Most of Kim's pieces begin with drawing and painting and then successively gets layered with papers and hand sewn elements. It's through these overlapping textures she hopes to enrich the viewer's experience. Though beautiful and whimsical on screen, we're sure you'd appreciate them even more in person. (In fact, check out Thinkspace's sneak peek photos on Flickr to see how they come together.)
Update: We got in touch with the artist to ask her who the heroine is in her work. Read that interview below.
Can you tell us about this new set of work you've created for Thinkspace?
There wasn't a specific theme for this set of work, it was more of a random culmination of things I'd been thinking and feeling for the last several months. There are some otherworldly elements in this show, dealing with interior and exterior battles, wonder, loss, and a certain perseverance to survive. A lot of the characters are in a sort of dream state, with ambiguous outcomes.

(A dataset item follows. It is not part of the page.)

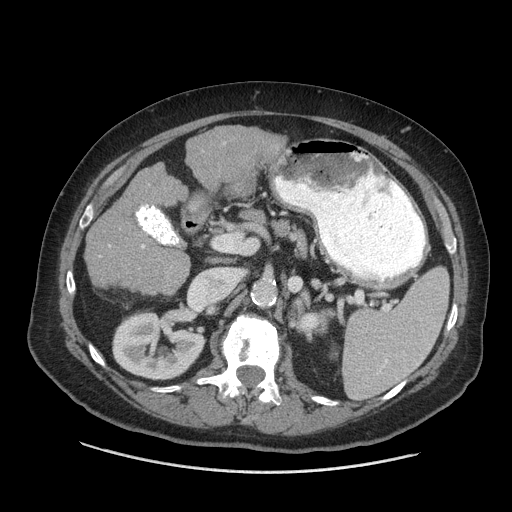
Contrast-enhanced abdominal CT (liver protocol), one axial slice. Position 29 of 77 along the scan axis. Reconstruction kernel STANDARD. 140 kVp. Soft-tissue window (W 400 / L 40 HU). 512 × 512 image matrix. Case-level facts recorded for this patient, not image findings: diagnosis: hepatocellular carcinoma (patient treated with transarterial chemoembolisation; whether this scan precedes or follows treatment is not stated here); TNM stage (as recorded): Stage-I; Child-Pugh class: A; tumour differentiation: well differentiated; tumour nodularity: uninodular.
Annotated regions visible in this slice (semi-automatic segmentation, software-assisted and operator-edited):
- liver parenchyma outside the tumour (the mass and vessels are separate outlines, so this box may not span the whole liver): bounding box [x1, y1, x2, y2] px = [86, 126, 284, 284]
- portal vein: [142, 245, 145, 248]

Who is your heroine in these pieces?
Girls who are brave, daydream, have nightmares, pursue curiosities, and aren't afraid to get hurt.
What is it about horses and fairies that you love?
I've always loved fairytales, fables, and lore. They were a great escape for me as a child and elements of them have really stuck with me into adulthood. It's important to me to still be able to believe in magic, not necessarily in a literal sense but being able have imagination enough for it. In old tales and stories there seem to be relationships with the natural worlds that we don't have in the modern age, with animals, plants, spirits, the stars and skies. Without a certain reverence for these creations I feel like we lose a part of our own purpose and will to be here.
How is this set a departure from your previous work?
It may have themes a little darker than my previous pieces, encounters with spirits and the like. I think of it as a continuation though, a lot of what I paint about essentially has the same core.
What do you hope others get out of these pieces?
The best I can always hope for is that people will feel something looking at them. I hope they invent stories for the characters and flesh them out from the single image.
This is Forever will run from April 9th to April 23rd. If you can, make sure to check it out!